New DVDs, old sleaze

Pub date October 4, 2011
SectionTrash

TRASH When it comes to home viewing, gratuitous violence is always a selling point for genre fans — the censorial gloves that handle most theatrical films are off, “unrated” becomes a plus rather than commercial suicide, “director’s cut” usually means more blood and maybe a little flesh previously removed at the MPAA’s behest. The flood of obscure old exploitation titles now being released to DVD and Blu-ray are duly advertised as high on mayhem, whether that’s actually the case or not. (One mid-70s Swedish sexploitation item just released is billed as a “violent cult classic,” though apart from a bit of fetish whipping there’s nary a violent moment in it.)

Sometimes one even wonders if the writers of back-cover copy even bothered to watch the film itself, a question that recalls the halcyon days of VHS when box descriptions of cheap back-catalog titles often seemed to be about other, perhaps imaginary films entirely.

Nonetheless, you don’t have to look too far to find retro schlock living up to its hype, reminding that in grindhouse days of yore big-screen movies could get away with considerably more crassness than they do now. One such cheerfully nasty oldie is Ruggero Deodato’s 1976 Italian Live Like a Cop, Die Like a Man, invitingly labeled as “ULTRA VIOLENCE from the director of Cannibal Holocaust.”

That 1980 milestone in the annals of yecch was still years away when Deodato and scenarist cop-flick specialist Fernando Di Leo delivered this crazy exercise in vigilante justice with a badge. Ray Lovelock and Marc Porel do the Starsky and Hutch thing as a Roman “special squad” police duo who always get their man — though to the exasperation of their superiors, said man always meets an bloody “accidental” death in the process of apprehension. In fact it’s acknowledged that the pair has criminal instincts. They’ve only chosen this side of the law to wreak as much violent havoc for kicks as possible and get away with it.

Swiss Porel and Italian Lovelock were two of the most beautiful men — we’re talking Alain Delon level here — in movies then. Deodato lets them act not just like a flippant thrill-crazed comedy team nonchalantly distributing harm everywhere they go, but like a couple close-knit in other ways.
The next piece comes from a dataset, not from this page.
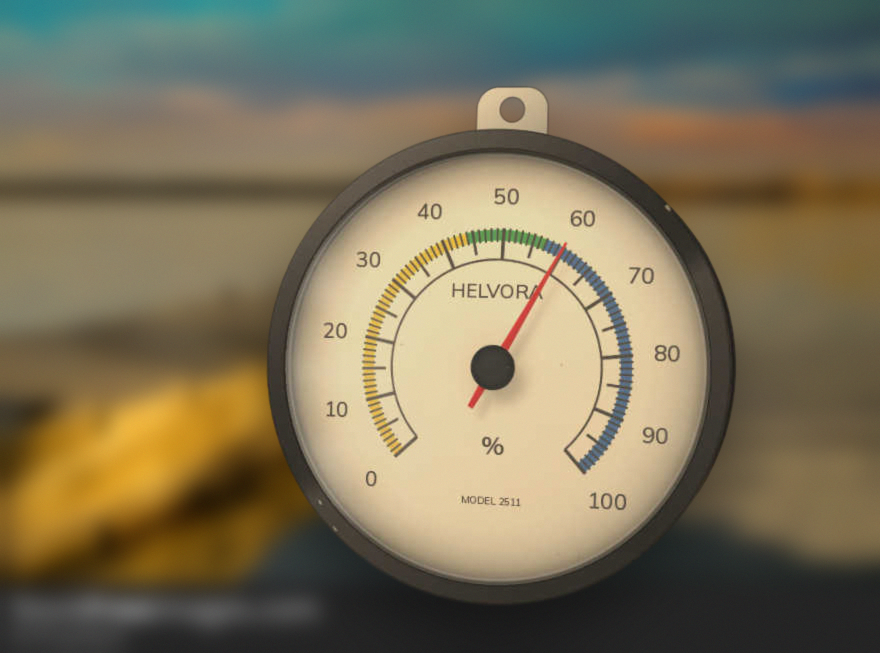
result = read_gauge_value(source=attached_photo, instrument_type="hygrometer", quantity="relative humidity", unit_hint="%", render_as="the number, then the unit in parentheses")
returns 60 (%)
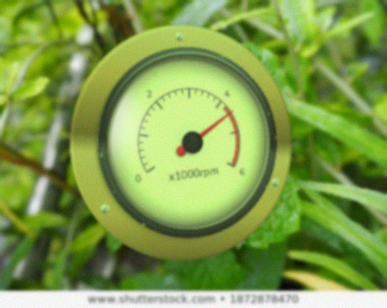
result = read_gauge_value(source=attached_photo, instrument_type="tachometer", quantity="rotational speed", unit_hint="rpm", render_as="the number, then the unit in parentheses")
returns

We see that they share the same bedroom (if not bed); the few times they express sexual interest, it’s to “take turns” with a woman in each other’s company. Such interludes clearly do no more than kill time for our prankster-hero psychopaths between the greater visceral rewards of reckless motorcycle chases (reportedly shot without permits in the heart of Rome) plus blowing and shooting stuff up. They’re adorably lethal.

Speaking of vigilantism, few U.S. films ripped off the Death Wish (1974) formula — aside from Death Wish sequels, of course — with more lurid tactlessness than 1980’s The Exterminator, now out in a DVD/Blu-ray pack. Writer-director James Glickenhaus’ magnum opus has Robert Ginty as a Vietnam vet whose avenging of a comrade’s assault by Class of 1984-style “punks” snowballs into a general NYC cleanup campaign utilizing a flame thrower, machine gun, soldering iron, giant meat grinder, electric carving knife, and jazz great Stan Getz — well, he’s featured in a rare non-violent, wholly incongruous scene at a nightclub.

Lest we object to this unlawful justice, the perps pulverized include hoodlums who gut-punch old ladies and pimps who “serve young boys to perverts.” Tea Party logic is affirmed in an ending where FBI operatives, having slain our antihero (or so they think) on government orders because successful vigilantism makes public officials look bad at election time, smirk “Washington will be pleased.” Yeah, they’re all out to fuck ya! NRA 4-ever!

The Exterminator offered a cheap-thrills alternative to the original slasher wave. Gleefully surfing the latter’s blood tide is Alex Pucci’s Frat House Massacre, a belated DVD release that reprises the excesses of that era and then some.

With nary a dull (or tasteful) moment in its 116-minute director’s cut, this 2008 campus flashback has it all: psycho fraternity president, deliberately fatal hazings, rampant cocaine abuse, nasty sex and nastier sexism, boobs, a surprising surplus of well-toned male nudity, ludicrously gory murders, a disco production number, brutal towel-snapping, music by one of the Goblin guys (of 1977’s Suspiria fame), zero narrative continuity, and lines like “Studying always gets me horny.” Frat House Massacre would be a guilty pleasure if it weren’t clearly in on its own joke.